Двери оштукатуренного желтым трехэтажного дома то и дело открывались, пропуская людей, по большей части молодых, в шинелях и кожанках, коротко подстриженных женщин в сапогах и коротких юбках, в красных косынках и без косынок…
- Абардышев! Олег! Приходи чай пить!
- Не могу, занят! - крикнул Олька куда-то в глубину людного вестибюля, где стоял непрерывный гул голосов и желтый махорочный дым. Откуда-то тянуло стряпней на скверном жире. Поблескивали металлом вешалки гардероба - конечно, никто не раздевался. Сережа услышал в себе веселое ощущение безопасности, то ощущение, которое всегда необъяснимо овладевало им в особенно рискованных ситуациях. Он поднялся вместе с Олькой по лестнице на третий этаж (на каждой площадке оживленно курили девушки и молодые люди).
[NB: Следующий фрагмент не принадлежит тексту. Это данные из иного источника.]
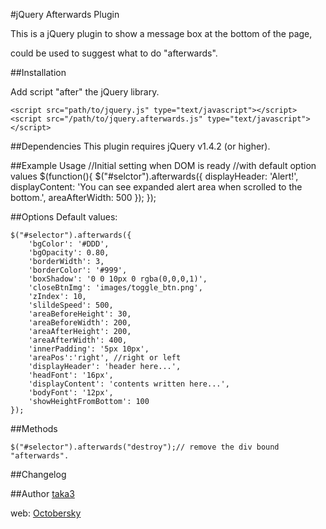 #jQuery Afterwards Plugin

This is a jQuery plugin to show a message box at the bottom of the page,

could be used to suggest what to do "afterwards".

##Installation

Add script "after" the jQuery library.

    <script src="path/to/jquery.js" type="text/javascript"></script>
    <script src="/path/to/jquery.afterwards.js" type="text/javascript"></script>

##Dependencies
This plugin requires jQuery v1.4.2 (or higher).

##Example Usage
    //Initial setting when DOM is ready
    //with default option values
    $(function(){
        $("#selctor").afterwards({
            displayHeader: 'Alert!',
            displayContent: 'You can see expanded alert area when scrolled to the bottom.',
            areaAfterWidth: 500
        });
    });


##Options
Default values:

    $("#selector").afterwards({
        'bgColor': '#DDD',
        'bgOpacity': 0.80,
        'borderWidth': 3,
        'borderColor': '#999',
        'boxShadow': '0 0 10px 0 rgba(0,0,0,1)',
        'closeBtnImg': 'images/toggle_btn.png',
        'zIndex': 10,
        'slildeSpeed': 500,
        'areaBeforeHeight': 30,
        'areaBeforeWidth': 200,
        'areaAfterHeight': 200,
        'areaAfterWidth': 400,
        'innerPadding': '5px 10px',
        'areaPos':'right', //right or left
        'displayHeader': 'header here...',
        'headFont': '16px',
        'displayContent': 'contents written here...',
        'bodyFont': '12px',
        'showHeightFromBottom': 100
    });


##Methods

    $("#selector").afterwards("destroy");// remove the div bound "afterwards".

##Changelog


##Author
[taka3](https://github.com/taka3)

web: [Octobersky](http://taka3.info)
- Нет, дурачье, это же гениально придумано!
- Васька, и много таких отрядов будет?
- Пропорционально оборонным войскам. Здорово, Абардышев!
- Здорово, Федорук!
Олькина дверь оказалась в конце грязного, заплеванного окурками самокруток коридора, у мутного окна с широким каменным подоконником. Абардышев отомкнул ее ключом, взятым у стриженой девушки на вахте.
Они прошли в комнату, в которой нельзя было подойти близко к окну из-за того, что половину ее занимали до потолка громоздящиеся друг на друга школьные парты. Из-за этого же было и довольно темно. В комнате стояли две железные койки - одна из них зияла пружинной сеткой, другая была кое-как заправлена серым солдатским одеялом. Паркетный грязный пол был усыпан все теми же окурками.